Our time machine is taking us on an adventure. This portion of our trip is a few stops from our next adventure. Winds are not the tornado ready to uproot all that we know. Its. . .Its. . .Its almost time to go back Home. Going back to share with what we learned. Review with messengers on our shoulder what they recorded. We are closer to the back end than the beginning. Paid the price. Some parts smarting. Others well worth the Investment. Others--Glad we are going downhill than racing upward.  Cruising on neutral letting the forces at play take us on our way.

So, the rustle of leaves are singing. Its time to close my eyes and let the gentle winds wash over me.

Friday, May 8, 2015

Third of this year is Over

Lights out. TV is on mute. Tomorrow is a little more than half an hour from now. Winds blowing and the sounds of the leaves bustling through the wind sounds like waves crashing on the beach. Rained a bit early, early morning.

Change is brewing on this May evening. Snow covers the mountain toward the south. A news segment stated Big Bear had snow. Winter weather drive some of this Spring away. What's the latest? Nothing I am ready to report. Just trying to find balance with all the goings on.

Clippers manhandled the Rockets today. Chicago won a close one against LeBron and the Cavs. Ducks played to day but not sure of the score. NFL draft concluded a few days back. Josh Shaw got picked up by the Bengals. Precie got the full ride. Beber is going to Nevada. Ron Mitchell is getting married at the end of the month. Precie will be graduating soon. She's also going on trip to Iowa for nationals. NIT. She is the state champion on uneven bars. Lynn won Sophomore President.Ran unopposed. Nanay's still walking and I haven't gymed it in a couple weeks. Knees been swelling up. Aunty Dely had her birthday a few days back and today was Uncle Alex's Bday.Been instagramming too much these last few days.  Talked with Em last week. When the Avengers 2 came out. Jaron had a birthday party and Manny lost to Mayweather.

Season drawing to an end for the NBA. I'm projecting its the Clips v Bulls for the Championship. What is more to say. Haven't made a dent on some of bucket lists. Garage still needs some Spring Cleaning. Car, too. Finished my reading Challenge. 215 books completed before the end of the year. Might shoot for 365. Still brewing this over.Drawings still needs some work. Writing and Timelining are still on the agenda.

Looks like football practice is starting again. Wonder how this year will play out. Its football weather right now. Precie's leaving for school soon. Would like to set up some care package. Got on 365 today. Started that. Finishing up April. Still need March and May. Jalen and Mikayla are in Vegas. Jiujitsu I assume. Not sure what the story is with Ron, Sham, and Germaine. Sleeping at Ron's Sham got hired at the Golden Arches. Uncle Alex and Aunty Norma did a roadie to Fresno. One of our relatives passed. That day there was a viewing before his body was to be shipped to the PI.
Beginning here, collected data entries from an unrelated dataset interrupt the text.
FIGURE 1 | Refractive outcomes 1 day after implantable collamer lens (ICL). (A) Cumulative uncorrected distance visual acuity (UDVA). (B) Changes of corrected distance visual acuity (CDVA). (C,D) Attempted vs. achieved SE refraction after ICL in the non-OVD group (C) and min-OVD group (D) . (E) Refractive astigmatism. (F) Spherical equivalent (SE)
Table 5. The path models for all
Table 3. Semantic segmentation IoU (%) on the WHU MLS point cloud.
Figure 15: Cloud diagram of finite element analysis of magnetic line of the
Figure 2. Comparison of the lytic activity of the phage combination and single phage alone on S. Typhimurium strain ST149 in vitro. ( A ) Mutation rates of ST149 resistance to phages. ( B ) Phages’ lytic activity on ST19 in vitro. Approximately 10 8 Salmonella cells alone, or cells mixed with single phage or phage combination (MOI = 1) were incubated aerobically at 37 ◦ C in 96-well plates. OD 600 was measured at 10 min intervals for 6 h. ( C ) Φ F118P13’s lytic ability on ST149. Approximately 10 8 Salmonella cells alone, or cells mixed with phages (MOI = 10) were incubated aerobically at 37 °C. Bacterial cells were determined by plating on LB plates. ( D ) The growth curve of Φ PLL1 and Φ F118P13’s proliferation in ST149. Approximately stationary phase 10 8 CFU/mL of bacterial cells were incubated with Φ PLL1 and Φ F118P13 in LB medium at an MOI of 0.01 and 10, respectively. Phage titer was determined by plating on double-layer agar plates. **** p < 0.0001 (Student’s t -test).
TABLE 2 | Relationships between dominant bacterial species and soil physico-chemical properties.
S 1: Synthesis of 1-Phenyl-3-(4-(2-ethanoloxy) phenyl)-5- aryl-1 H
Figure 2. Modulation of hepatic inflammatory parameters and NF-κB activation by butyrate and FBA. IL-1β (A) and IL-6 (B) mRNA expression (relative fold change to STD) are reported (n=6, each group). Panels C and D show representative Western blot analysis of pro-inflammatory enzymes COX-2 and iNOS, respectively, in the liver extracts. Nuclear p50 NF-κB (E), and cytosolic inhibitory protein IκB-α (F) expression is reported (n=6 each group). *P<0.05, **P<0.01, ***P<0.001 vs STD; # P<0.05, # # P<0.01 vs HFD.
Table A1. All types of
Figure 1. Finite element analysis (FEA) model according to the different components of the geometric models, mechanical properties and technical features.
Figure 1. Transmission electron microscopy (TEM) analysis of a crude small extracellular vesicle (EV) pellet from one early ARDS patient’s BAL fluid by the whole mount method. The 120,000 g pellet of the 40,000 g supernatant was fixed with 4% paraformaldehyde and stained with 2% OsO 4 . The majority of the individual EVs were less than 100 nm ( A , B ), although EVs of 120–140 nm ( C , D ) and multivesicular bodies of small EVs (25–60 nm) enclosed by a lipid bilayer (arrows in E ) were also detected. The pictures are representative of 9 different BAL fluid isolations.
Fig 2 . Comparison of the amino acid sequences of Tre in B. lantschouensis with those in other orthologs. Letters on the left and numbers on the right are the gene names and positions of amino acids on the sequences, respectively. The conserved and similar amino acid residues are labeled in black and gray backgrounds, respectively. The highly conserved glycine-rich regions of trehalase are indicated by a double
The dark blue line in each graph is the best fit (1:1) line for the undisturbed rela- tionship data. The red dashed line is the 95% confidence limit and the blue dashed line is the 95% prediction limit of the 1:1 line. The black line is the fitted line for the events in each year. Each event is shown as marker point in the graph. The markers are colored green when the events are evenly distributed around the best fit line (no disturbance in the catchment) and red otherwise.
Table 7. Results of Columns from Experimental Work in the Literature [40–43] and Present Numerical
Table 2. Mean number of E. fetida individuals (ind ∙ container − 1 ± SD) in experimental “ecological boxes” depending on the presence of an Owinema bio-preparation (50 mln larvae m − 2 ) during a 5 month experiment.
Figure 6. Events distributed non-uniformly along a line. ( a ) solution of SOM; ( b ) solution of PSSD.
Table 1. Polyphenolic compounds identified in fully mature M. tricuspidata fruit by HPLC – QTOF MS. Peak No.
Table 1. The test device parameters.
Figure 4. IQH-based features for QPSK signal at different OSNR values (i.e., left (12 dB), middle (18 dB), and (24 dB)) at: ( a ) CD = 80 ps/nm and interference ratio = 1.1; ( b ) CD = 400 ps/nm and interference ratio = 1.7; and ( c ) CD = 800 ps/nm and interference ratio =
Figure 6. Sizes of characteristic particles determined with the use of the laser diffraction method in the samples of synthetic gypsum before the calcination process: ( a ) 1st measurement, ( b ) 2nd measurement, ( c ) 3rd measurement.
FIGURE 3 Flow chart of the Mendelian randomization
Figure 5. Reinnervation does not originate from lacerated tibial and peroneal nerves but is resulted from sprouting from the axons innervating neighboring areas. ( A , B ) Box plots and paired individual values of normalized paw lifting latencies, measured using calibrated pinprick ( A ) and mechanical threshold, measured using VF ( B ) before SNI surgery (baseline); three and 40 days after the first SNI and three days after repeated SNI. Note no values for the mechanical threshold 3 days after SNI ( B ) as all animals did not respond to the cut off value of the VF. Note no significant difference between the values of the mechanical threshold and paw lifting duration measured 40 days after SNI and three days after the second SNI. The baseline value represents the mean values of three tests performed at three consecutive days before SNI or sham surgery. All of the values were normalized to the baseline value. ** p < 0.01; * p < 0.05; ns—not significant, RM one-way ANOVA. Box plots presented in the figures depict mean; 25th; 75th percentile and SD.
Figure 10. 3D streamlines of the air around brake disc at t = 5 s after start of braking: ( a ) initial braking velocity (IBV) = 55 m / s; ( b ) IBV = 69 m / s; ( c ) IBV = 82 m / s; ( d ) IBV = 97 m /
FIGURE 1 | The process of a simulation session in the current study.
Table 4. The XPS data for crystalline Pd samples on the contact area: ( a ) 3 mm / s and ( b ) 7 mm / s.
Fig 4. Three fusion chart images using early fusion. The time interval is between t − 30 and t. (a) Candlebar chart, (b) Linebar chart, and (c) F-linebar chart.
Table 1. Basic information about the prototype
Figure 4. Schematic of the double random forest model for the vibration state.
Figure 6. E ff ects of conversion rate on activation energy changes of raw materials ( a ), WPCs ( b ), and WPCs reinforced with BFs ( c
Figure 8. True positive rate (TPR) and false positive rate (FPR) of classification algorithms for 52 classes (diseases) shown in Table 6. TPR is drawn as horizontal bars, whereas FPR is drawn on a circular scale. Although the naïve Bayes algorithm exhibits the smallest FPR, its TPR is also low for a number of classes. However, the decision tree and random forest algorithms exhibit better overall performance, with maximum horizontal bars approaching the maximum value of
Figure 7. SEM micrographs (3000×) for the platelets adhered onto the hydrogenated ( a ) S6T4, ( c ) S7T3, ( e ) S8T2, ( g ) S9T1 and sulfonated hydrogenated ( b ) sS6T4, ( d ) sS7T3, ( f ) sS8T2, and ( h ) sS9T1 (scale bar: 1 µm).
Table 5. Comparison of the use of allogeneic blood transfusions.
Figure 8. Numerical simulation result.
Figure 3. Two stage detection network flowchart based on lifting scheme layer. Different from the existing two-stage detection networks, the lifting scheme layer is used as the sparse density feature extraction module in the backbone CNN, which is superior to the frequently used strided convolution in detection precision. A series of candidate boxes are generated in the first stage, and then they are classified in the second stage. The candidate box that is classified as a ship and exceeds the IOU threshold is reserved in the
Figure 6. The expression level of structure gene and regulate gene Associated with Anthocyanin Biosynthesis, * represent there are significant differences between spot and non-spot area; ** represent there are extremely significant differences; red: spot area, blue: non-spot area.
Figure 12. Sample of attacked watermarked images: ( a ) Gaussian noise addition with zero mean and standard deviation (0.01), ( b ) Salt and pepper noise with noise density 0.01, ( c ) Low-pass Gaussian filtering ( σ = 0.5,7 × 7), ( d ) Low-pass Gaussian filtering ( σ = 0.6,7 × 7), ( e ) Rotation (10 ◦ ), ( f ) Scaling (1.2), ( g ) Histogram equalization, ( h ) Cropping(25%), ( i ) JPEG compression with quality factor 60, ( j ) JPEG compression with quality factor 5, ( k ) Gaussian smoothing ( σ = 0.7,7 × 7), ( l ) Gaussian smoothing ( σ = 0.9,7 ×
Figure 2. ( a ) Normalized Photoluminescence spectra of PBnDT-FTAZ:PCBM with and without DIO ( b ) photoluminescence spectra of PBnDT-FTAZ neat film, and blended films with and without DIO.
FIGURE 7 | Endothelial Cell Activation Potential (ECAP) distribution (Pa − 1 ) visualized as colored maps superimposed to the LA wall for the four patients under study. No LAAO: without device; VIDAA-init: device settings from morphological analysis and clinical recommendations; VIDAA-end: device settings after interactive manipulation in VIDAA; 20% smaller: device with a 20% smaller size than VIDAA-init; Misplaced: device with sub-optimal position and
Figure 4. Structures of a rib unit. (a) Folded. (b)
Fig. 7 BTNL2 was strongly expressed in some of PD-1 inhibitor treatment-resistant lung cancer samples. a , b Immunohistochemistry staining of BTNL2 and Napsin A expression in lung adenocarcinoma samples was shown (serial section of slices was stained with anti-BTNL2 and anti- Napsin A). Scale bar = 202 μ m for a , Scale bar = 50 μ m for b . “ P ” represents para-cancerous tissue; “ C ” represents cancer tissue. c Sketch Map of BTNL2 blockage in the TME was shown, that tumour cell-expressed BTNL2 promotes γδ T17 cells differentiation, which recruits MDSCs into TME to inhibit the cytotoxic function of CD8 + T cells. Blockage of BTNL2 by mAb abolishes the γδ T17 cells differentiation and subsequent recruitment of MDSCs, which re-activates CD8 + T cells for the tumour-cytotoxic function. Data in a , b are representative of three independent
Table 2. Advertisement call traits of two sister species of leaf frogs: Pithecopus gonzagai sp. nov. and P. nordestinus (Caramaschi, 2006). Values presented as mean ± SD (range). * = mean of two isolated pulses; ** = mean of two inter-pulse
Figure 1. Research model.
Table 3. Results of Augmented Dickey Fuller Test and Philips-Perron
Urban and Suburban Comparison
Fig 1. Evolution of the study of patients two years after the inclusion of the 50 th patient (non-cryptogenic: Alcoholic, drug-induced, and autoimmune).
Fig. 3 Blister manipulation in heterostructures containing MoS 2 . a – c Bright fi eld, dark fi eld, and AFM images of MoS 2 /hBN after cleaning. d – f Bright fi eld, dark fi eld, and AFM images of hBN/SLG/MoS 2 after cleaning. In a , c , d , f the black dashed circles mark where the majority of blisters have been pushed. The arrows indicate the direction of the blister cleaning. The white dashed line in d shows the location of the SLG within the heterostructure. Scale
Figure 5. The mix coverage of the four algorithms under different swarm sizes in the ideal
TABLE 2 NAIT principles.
California is going through the fourth year of a drought. Election is next year. Russia is flexing its presence in the Ukraine. Star Wars will be out this coming Christmas. Marvel movies are coming down the pipe. Lakers had a troubling year. Still no Dodgers on TV. What else to say for the first third of this year?

I am going to leave here for now. More posts will be coming down the pipeline.